Bathing suits and board shorts

Tank, tees and chill stuff

A nice shirt for each night to pair with 2­3 shorts

Topsiders and flipflops

You’re a guy, this really is not hard.

 

As a group, you should pack: 

Fun rafts: I would suggest sharing with a friend, everyone from our group bought a float and two were never even blown up.

Towel clips: The boat provided a few, however this is how you dry everything. The extra towel clips are great for hanging bathing suits and cover ups. No one wants to sacrifice that $150 J crew bikini to the Adriatic Sea.

Personalized cups: before yacht week I ordered plastic cups with everyone’s name, you can find a variety on etsy.com and they kept the drink mess at bay. We had one made for our skipper, as well, he loved it. A sharpie and a solo cup will work also, but its def not as fancy!

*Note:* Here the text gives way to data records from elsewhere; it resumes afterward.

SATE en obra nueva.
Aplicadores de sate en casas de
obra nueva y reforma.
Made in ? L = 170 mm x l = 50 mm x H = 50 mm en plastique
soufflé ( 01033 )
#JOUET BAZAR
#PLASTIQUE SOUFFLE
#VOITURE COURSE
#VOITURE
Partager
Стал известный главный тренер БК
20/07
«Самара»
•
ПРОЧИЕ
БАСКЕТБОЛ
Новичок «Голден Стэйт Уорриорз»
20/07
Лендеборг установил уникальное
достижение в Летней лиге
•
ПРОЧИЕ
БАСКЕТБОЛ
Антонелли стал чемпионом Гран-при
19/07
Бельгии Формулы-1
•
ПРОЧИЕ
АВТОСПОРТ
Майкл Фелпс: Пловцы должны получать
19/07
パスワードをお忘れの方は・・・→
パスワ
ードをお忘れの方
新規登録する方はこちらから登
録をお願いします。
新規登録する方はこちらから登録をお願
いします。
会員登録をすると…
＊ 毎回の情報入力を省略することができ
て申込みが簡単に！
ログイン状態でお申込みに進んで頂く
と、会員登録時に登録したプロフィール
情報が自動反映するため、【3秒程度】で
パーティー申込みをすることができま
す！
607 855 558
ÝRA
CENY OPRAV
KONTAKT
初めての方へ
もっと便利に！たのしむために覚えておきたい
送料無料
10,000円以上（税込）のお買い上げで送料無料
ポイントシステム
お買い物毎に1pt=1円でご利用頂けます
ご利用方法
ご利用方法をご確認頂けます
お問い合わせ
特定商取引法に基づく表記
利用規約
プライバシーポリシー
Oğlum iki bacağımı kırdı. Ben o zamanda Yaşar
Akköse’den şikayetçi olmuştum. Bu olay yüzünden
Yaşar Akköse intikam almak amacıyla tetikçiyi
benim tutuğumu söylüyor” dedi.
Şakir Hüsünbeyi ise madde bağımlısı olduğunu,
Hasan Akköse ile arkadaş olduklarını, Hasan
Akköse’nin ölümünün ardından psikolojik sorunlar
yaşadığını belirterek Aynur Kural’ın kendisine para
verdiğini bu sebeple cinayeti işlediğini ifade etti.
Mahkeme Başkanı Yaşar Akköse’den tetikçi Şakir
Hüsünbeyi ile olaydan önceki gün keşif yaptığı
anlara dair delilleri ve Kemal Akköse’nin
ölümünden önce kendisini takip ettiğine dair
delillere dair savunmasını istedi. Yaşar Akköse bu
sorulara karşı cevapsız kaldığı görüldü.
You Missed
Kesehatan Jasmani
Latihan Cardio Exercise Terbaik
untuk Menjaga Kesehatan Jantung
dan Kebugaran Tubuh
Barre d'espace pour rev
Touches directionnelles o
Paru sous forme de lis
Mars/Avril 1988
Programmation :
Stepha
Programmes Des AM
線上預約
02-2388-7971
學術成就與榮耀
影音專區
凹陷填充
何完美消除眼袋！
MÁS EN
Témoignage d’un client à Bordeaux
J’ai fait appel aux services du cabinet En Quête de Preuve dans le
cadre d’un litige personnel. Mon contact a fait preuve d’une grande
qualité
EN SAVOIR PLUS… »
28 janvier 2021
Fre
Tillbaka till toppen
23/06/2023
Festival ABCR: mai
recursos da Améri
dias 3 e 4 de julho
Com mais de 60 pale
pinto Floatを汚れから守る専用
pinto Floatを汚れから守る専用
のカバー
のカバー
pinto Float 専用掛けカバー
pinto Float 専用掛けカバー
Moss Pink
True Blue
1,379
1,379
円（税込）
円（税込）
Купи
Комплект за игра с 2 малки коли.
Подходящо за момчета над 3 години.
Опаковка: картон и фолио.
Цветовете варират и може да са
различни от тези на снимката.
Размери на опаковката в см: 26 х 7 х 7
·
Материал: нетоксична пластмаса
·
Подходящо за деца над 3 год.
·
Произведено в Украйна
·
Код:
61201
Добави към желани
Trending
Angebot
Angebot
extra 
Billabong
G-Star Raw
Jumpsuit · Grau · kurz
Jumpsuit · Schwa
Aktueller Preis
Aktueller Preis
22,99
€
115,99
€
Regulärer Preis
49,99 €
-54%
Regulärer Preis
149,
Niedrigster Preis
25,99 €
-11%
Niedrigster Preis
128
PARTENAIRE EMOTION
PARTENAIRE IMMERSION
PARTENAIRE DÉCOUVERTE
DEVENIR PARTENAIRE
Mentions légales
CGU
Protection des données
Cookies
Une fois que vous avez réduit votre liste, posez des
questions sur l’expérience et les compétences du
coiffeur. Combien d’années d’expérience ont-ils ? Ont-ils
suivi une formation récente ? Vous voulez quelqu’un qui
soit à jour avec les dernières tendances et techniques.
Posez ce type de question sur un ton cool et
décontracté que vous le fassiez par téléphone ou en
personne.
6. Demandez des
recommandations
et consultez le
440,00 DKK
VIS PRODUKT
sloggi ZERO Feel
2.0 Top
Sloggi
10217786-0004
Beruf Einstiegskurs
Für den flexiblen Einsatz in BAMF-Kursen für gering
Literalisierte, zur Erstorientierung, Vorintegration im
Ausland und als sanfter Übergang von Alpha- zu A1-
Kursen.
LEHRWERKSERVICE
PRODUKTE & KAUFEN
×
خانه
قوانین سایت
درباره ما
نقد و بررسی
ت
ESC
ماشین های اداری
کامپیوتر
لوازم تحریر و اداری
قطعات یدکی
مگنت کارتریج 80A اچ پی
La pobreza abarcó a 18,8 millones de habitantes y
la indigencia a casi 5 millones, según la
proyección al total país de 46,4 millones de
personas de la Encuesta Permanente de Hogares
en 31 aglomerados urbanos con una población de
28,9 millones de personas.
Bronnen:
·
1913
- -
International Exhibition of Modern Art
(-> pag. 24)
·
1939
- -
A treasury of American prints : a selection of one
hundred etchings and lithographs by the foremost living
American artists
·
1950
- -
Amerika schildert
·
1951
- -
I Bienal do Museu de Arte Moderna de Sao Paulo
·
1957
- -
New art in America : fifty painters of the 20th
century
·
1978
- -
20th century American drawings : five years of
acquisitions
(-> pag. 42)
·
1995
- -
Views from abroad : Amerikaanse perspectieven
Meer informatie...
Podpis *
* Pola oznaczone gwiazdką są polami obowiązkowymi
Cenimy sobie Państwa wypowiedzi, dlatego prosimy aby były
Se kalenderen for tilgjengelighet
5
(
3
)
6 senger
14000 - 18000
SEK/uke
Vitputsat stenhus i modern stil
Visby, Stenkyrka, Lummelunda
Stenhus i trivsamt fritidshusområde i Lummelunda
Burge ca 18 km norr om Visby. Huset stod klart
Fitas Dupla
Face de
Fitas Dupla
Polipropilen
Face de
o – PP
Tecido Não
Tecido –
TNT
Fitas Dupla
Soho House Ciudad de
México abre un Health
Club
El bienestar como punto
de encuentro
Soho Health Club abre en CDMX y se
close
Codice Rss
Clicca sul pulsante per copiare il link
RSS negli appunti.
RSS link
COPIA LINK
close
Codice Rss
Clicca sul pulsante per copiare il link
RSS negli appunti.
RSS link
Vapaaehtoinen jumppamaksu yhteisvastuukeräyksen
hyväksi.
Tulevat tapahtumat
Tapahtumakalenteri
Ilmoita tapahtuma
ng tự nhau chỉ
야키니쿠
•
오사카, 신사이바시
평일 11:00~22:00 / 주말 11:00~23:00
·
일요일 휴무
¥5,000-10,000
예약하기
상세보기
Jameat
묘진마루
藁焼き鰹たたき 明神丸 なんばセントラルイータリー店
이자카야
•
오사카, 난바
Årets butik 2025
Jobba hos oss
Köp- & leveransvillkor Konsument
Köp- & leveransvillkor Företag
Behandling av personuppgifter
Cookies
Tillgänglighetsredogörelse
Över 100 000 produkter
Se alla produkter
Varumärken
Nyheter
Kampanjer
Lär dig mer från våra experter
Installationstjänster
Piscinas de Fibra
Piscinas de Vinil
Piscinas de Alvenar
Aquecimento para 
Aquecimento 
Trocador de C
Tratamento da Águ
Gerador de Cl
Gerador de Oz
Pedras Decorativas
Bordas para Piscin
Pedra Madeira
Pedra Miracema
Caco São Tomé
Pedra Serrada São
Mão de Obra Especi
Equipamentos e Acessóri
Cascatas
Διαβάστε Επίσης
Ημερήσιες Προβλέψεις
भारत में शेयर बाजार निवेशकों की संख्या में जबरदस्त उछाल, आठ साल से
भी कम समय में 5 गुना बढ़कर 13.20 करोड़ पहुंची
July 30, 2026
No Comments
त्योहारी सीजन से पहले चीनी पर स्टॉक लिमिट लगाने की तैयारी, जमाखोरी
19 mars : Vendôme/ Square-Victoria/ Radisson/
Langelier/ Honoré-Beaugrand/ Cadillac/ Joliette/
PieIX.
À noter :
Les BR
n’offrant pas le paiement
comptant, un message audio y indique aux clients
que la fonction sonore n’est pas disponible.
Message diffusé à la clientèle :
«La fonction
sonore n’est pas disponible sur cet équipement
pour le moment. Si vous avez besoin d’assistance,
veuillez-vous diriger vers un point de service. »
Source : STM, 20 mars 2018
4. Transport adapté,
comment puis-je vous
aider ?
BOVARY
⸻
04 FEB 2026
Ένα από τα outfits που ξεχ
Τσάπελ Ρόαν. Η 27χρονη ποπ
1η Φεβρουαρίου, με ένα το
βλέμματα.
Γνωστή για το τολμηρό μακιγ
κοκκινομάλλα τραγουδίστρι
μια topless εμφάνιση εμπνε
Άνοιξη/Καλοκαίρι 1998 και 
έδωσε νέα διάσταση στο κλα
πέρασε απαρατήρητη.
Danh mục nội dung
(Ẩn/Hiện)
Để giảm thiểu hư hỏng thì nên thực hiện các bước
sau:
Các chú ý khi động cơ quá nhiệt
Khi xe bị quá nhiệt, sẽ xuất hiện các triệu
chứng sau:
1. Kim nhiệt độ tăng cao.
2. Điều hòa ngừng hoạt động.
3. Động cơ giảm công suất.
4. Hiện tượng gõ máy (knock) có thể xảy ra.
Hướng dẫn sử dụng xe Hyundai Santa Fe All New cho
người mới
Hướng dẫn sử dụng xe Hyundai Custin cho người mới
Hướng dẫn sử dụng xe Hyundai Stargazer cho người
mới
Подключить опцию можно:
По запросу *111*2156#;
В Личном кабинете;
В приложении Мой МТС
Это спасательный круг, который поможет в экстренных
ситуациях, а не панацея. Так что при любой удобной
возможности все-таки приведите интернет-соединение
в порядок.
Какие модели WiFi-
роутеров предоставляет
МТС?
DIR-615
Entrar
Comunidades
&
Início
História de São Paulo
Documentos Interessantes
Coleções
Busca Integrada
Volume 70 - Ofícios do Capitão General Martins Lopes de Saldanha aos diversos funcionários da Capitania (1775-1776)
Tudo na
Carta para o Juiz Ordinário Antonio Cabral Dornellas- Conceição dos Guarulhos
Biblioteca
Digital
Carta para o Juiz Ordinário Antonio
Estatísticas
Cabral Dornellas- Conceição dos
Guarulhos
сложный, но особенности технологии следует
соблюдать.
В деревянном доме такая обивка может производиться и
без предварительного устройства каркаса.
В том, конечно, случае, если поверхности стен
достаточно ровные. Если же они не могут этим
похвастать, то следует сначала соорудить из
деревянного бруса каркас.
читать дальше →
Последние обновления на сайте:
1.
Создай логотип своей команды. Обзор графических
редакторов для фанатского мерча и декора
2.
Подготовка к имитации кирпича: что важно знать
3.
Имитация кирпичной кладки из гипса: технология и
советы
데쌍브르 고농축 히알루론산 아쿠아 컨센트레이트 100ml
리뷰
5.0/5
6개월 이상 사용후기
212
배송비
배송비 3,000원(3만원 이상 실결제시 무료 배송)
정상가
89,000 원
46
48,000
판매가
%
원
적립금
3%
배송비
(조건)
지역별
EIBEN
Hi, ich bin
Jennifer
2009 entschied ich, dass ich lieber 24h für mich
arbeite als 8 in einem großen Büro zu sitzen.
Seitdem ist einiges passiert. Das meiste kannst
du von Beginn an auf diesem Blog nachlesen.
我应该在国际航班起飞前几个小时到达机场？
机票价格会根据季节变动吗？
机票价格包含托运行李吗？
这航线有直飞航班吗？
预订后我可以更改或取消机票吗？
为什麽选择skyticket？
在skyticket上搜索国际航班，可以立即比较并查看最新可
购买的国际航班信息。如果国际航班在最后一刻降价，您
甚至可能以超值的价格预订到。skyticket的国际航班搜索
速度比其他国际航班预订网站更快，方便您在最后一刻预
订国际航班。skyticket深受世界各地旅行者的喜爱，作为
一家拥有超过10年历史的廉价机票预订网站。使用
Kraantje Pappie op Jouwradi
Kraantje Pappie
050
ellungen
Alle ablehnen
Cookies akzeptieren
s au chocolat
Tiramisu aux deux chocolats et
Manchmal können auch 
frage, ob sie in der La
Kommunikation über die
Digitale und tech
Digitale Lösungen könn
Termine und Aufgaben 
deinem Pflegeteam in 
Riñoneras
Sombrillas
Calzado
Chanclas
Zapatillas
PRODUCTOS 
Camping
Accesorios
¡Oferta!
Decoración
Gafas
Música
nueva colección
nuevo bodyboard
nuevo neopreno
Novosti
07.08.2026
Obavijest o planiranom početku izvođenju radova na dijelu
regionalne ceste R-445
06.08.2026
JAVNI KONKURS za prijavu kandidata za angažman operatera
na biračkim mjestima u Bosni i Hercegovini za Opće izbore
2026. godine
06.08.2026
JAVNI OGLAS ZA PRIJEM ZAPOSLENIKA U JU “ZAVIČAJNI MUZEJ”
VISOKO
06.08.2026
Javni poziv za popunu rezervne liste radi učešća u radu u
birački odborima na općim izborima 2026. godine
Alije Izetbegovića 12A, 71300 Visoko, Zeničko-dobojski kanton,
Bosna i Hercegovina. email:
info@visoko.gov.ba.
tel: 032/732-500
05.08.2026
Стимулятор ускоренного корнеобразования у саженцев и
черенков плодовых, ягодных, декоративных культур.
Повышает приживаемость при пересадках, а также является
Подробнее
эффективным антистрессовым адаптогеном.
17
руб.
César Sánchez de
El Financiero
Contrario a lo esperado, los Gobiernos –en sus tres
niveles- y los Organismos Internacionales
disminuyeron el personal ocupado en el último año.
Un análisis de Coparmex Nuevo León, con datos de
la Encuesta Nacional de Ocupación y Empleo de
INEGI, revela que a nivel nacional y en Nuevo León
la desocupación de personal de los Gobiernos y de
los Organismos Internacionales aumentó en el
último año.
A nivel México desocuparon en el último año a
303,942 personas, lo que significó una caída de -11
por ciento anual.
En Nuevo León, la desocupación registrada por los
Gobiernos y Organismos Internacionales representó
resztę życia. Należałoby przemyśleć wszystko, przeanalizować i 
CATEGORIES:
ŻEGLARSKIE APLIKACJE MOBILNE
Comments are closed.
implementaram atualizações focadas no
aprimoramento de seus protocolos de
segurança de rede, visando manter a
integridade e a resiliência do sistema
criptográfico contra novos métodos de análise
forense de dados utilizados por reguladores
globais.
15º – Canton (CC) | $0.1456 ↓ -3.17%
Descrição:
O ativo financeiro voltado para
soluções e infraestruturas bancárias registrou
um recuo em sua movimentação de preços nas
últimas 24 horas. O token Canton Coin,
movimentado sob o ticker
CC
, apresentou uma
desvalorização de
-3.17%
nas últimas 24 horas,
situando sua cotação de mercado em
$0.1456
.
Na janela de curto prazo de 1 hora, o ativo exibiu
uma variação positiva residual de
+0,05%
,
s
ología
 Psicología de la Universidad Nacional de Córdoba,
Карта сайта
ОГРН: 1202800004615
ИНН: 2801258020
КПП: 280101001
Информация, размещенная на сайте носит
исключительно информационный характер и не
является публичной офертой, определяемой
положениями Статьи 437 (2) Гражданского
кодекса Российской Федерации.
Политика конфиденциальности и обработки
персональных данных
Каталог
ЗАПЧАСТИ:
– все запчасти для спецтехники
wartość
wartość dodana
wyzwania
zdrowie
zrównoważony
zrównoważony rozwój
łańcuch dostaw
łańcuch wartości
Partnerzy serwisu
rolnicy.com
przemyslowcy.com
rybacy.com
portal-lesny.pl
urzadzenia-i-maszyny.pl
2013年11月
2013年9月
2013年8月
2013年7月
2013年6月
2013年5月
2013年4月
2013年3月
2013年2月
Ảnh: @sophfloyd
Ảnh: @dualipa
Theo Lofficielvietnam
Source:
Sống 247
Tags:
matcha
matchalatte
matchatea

Play list, play lists, and play lists!!! New boats have the aux; you can use an auxiliary cable connection you can purchase a cord from amazon for about $5-­7 they connect straight into everyone’s phone or MP3. Older boats only have cd players. Our boat was a 2011 model, we had the aux connection, (note: 2011 standard does not include air conditioning.)

Flags and lights: Country flags, State Flags, University Flags, whatever.YACHT WEEK 2

Battery powered Christmas lights, they make finding your boat a breeze from the shuttle boats when you’re drunk and its dark.

Enough alcohol for a small army, mixers and don’t forget beer and a lot bottled water; enough said.

 YACHT WEEK 7

It’s the little things: We brought out the body paint and it was an instant hit, glow sticks are also fun, be creative!

 

Don’t even think about it:

High heels, pants, running shoes and work out clothing (no you won’t use them, seriously), laptop.

Keep in mind you’re on a boat and your drinking, things get lost easy. Be prepared, someone will sacrifice something to the water. In our boats case it was an Iphone, buy a buoy buddy and every other phone protection device. I also recommend taking knock off sunglasses, you can purchase fake Ray Bands in an assortment of fun colors pretty much everywhere in the world.

 

The Parties:

This is where they lost me. The parties are fun, but def drink before you go! I have traveled in Croatia before and drinks are relatively cheap, compared to the rest of Europe. Not so the case at Yacht week parties, at least in NYC when bars rape you with drink prices the drink actually tastes good and is strong. The transportation to and from the marina or your boat is also usually double the cost you would pay as a normal tourist. That said the Fort Party is pretty amazing, how often do you party in a fort? There is a piano player who can play any song ever created and this point I had learned just buy beer or a shot. Also pack a flask, they never checked.

As for the other parties I could take them or leave them, they are okay if you have never been to Thailand.

Everything said, I had fun at The Yacht Week and had an experience I will never forget. I’m glad I went and experienced the week. My review is not meant to bash the week or steer people from the fun, yet to paint a honest picture of the week from someone who was not paid to go, cough cough.

Would I change that I went to The Yacht Week in Croatia, absolutely not! I would however change the way I approach Yacht Week had I known what I know now. I hope this gives prospective travelers a true insight of this week . You are not that fancy, this is not really Croatia and you will spend a ton of money. That said, I would rather be sitting on that boat with a cold Ozujsko beer laughing with my friends than this dumb airplane, going to work. And you seriously won’t work out so don’t bother with the shoes!!!